FBI agent Joseph Persichini Jr., assistant director of the Washington FBI field office, said von Brunn may also be charged with hate crimes or civil rights violations, as agents and detectives continue their investigation into his activities.

Persichini said agents are reviewing massive Internet files, cell phone records and e-mail communications in an effort to piece together the details of von Brunn's activities in the 36 hours before the shooting.

He said authorities recovered numerous documents and pieces of paper and have contacted all persons and addresses that may have been mentioned. He said agents have also interviewed relatives and acquaintances, and he appealed to the public to contact authorities if they have any information about von Brunn.

"It appears that this individual acted alone," he said.

The Annapolis, Md., resident has been in trouble with the law before. He was sentenced in 1983 for attempted armed kidnapping and other charges in his 1981 bid to seize Fed board members. A guard captured him outside the room where the board was meeting. He had a revolver, sawed-off shotgun and knife in a bag with him. He served more than six years in prison.

"We will do everything possible not only to stop von Brunn but the other von Brunns that are out there in this nation today," Persichini said.
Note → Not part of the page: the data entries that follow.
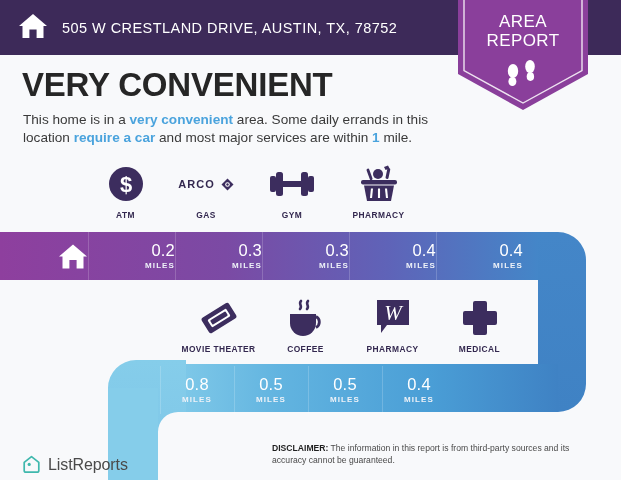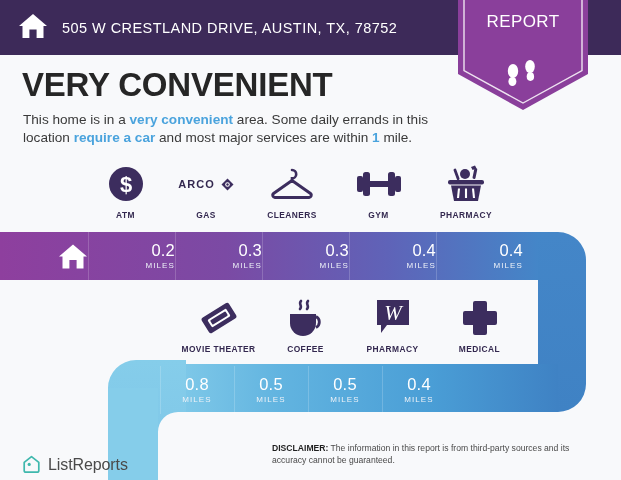--- a/index.html
+++ b/index.html
@@ -68,21 +68,21 @@
 
   .arco-wrap{display:flex;align-items:center;gap:6px;color:#33284f;
     font-size:11px;font-weight:bold;letter-spacing:1px;}
 
   
   .snake{position:absolute;left:0;top:228px;width:621px;height:252px;z-index:1;}
 
   .bar-values{position:absolute;z-index:3;display:flex;pointer-events:none;}
   .val-cell{display:flex;flex-direction:column;align-items:center;justify-content:center;}
   .val-num{color:#fff;font-size:16.5px;line-height:17px;font-weight:400;letter-spacing:.2px;}
-  .val-unit{color:#eef2f8;font-size:8px;font-weight:normal;letter-spacing:1.1px;margin-top:2px;}
+  .val-unit{color:#eef2f8;font-size:8px;font-weight:bold;letter-spacing:1.1px;margin-top:2px;}
 
   #bar-row-1{left:0px;top:232px;height:48px;}
   #bar-row-1 .val-cell{width:87px;align-items:flex-end;}
   #bar-row-1 .home-cell{width:88px;}
   #bar-row-2{left:160px;top:366px;height:48px;}
   #bar-row-2 .val-cell{width:74px;}
 
   .divider{position:absolute;top:0;width:1px;height:48px;background:rgba(255,255,255,.18);}
 
   
@@ -113,20 +113,21 @@
       <path d="M0 0 H130 V76 L65 112 L0 76 Z" fill="#8a3f9b"></path>
       <path d="M6 0 H124 V72.5 L65 105 L6 72.5 Z" fill="none" stroke="#ffffff" stroke-width="1.4" opacity="0.85"></path>
       <g fill="#ffffff">
         <ellipse cx="55" cy="73" rx="5.2" ry="7"></ellipse>
         <ellipse cx="54.4" cy="83.5" rx="4" ry="4.6"></ellipse>
         <ellipse cx="72" cy="68.5" rx="4.8" ry="6.6"></ellipse>
         <ellipse cx="72.4" cy="78.6" rx="3.7" ry="4.3"></ellipse>
       </g>
     </svg>
     <div class="badge-text">
+      <div>AREA</div>
       <div>REPORT</div>
     </div>
   </div>
 
   <div class="title">VERY CONVENIENT</div>
   <div class="subtitle">
     <span>This home is in a </span><span class="hl">very convenient</span><span> area. Some daily errands in this location </span><span class="hl">require a car</span><span> and most major services are within </span><span class="hl">1</span><span> mile.</span>
   </div>
 
   <svg class="snake" viewBox="0 0 621 252">
@@ -240,29 +241,20 @@
           <svg width="13" height="13" viewBox="0 0 13 13">
             <path d="M6.5 0.5 L12.5 6.5 L6.5 12.5 L0.5 6.5 Z" fill="#3c2d5e"></path>
             <circle cx="6.5" cy="6.5" r="2.3" fill="#ffffff"></circle>
             <circle cx="6.5" cy="6.5" r="1.2" fill="#3c2d5e"></circle>
           </svg>
         </div>
       </div>
       <div class="icon-label">GAS</div>
     </div>
 
-    <div class="icon-cell">
-      <div class="icon-art">
-        <svg width="44" height="34" viewBox="0 0 44 34">
-          <path d="M22 3 a4.2 4.2 0 0 1 4.2 4.2 a4.2 4.2 0 0 1 -4.2 4.2 v3.4" fill="none" stroke="#3c2d5e" stroke-width="2.6" stroke-linecap="round"></path>
-          <path d="M22 13.5 L3.5 26.5 a2.2 2.2 0 0 0 1.3 3.9 h34.4 a2.2 2.2 0 0 0 1.3 -3.9 Z" fill="none" stroke="#3c2d5e" stroke-width="3" stroke-linejoin="round"></path>
-        </svg>
-      </div>
-      <div class="icon-label">CLEANERS</div>
-    </div>
 
     <div class="icon-cell">
       <div class="icon-art">
         <svg width="44" height="30" viewBox="0 0 44 30">
           <rect x="0" y="7" width="6" height="16" rx="2" fill="#3c2d5e"></rect>
           <rect x="6" y="3" width="7" height="24" rx="2.5" fill="#3c2d5e"></rect>
           <rect x="13" y="12" width="18" height="6" fill="#3c2d5e"></rect>
           <rect x="31" y="3" width="7" height="24" rx="2.5" fill="#3c2d5e"></rect>
           <rect x="38" y="7" width="6" height="16" rx="2" fill="#3c2d5e"></rect>
         </svg>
Museum director Sara Bloomfield described Johns, who had worked at the museum as an employee of Wackenhut Security for six years, as a warm and friendly man with a ready smile. "He really demonstrated that you could be a terrific professional and a very jovial, friendly human being. He always greeted us every morning with a great smile," she said.

In an interview on NBC's Today show, Bloomfield said the guards' training prevented other deaths. "Two of our officers did attack this assailant, and none of our visitors were hurt. We want to commend our officers who responded so well and pay tribute to Officer Johns, who also behaved so heroically in this incident," she said in an interview Thursday morning.

The museum remained closed Thursday, and flags were flown at half-staff there in honor of Johns.